● **Provided text**

○ ○ ○ ○ ○

In addition to her ministry’s delay in processing family unification applications, Interior Ministry Shaked has been leading an effort to have the Knesset reinstate the law. This week the Ministerial Committee on Legislation voted to support such a move, but due to opposition from two coalition parties, Meretz and the United Arab List, passage of a new law on the subject is not assured. Last month, Shaked informed the High Court of Justice that the legislative process would be completed within about a month.
Minister Esawi Freige of Meretz tweeted that the Supreme Court’s decision “is not only the right legal decision, but also the right moral one.”
Palestinian women protesting in Beit El demanding an ID card, in July.Emil Salman
The prior law deprived Palestinians married to Israelis from obtaining long-term legal status in Israel, providing them with temporary residency at most. It also contained a blanket ban on applications for family unification from Palestinian men under the age of 35 and Palestinian women under the age of 25.
As long as the citizenship law remained in effect, any application for family reunification was automatically rejected by the Interior Ministry unless the interior minister made an exception. Now that the law has expired, the opposite situation prevails. Applications are to be automatically granted in the absence of intervention by the minister – unless Israel’s Shin Bet security agency claims that there are security grounds not to grant resident status.
Officially the Israeli government is taking the position that the limitations on granting Israeli residency or citizenship are based on security considerations – to prevent Palestinians involved in terrorist activity from becoming Israeli citizens. Senior Israeli officials have publicly acknowledged, however, that there are also demographic considerations involved, over concerns that the move would boost Israel’s non-Jewish population.

○ ○ ○ ○ ○

● **Extracted data**

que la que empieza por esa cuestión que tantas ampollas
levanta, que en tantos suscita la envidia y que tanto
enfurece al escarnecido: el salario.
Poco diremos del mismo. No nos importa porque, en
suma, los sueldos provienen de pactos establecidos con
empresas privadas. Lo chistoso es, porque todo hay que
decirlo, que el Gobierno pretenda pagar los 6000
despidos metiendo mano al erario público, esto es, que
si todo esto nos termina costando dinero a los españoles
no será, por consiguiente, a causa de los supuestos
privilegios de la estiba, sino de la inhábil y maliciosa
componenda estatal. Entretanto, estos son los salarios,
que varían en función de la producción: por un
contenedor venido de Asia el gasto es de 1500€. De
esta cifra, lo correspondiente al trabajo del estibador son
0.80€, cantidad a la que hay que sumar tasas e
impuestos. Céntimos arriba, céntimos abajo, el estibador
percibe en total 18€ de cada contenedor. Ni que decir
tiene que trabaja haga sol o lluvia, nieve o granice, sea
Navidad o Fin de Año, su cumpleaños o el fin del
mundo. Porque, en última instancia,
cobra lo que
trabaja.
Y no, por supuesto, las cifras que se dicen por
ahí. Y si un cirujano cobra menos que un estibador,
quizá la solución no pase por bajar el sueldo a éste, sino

○ ○ ○ ○ ○

● **Activity**
Continue the passage on Israel's family unification law from its last sentence. The items that come after the passage on Israel's family unification law are separate material and are not connected to it.

● **Response to this task**
In Supreme Court deliberations last month on another case, which remains classified, Justice Vogelman was critical of the Interior Ministry’s stance. “It’s amusing. We’ve seen that the Israeli Knesset decided not to extend the law. It’s clear that there cannot be an effort to maintain the application of a law without it existing. There no longer is a law. What are we deliberating about here?” he quipped.
In the current case, the human rights groups – the Association for Civil Rights in Israel, the Hamoked Center for the Defense of the Individual and Physicians for Human Rights – issued a statement saying that the Supreme Court made it clear in its ruling on Tuesday that it was not possible to act in accordance with a law that has expired. Nor could it “hold the families’ hostage to Minister Shaked’s legislative initiatives. The interior minister must act according to the law that applies to all those seeking status in Israel,” the groups said in a statement.
In their ruling, the Supreme Court justices also ordered the government to pay 5,000 shekels ($1,600) in expenses to the petitioners.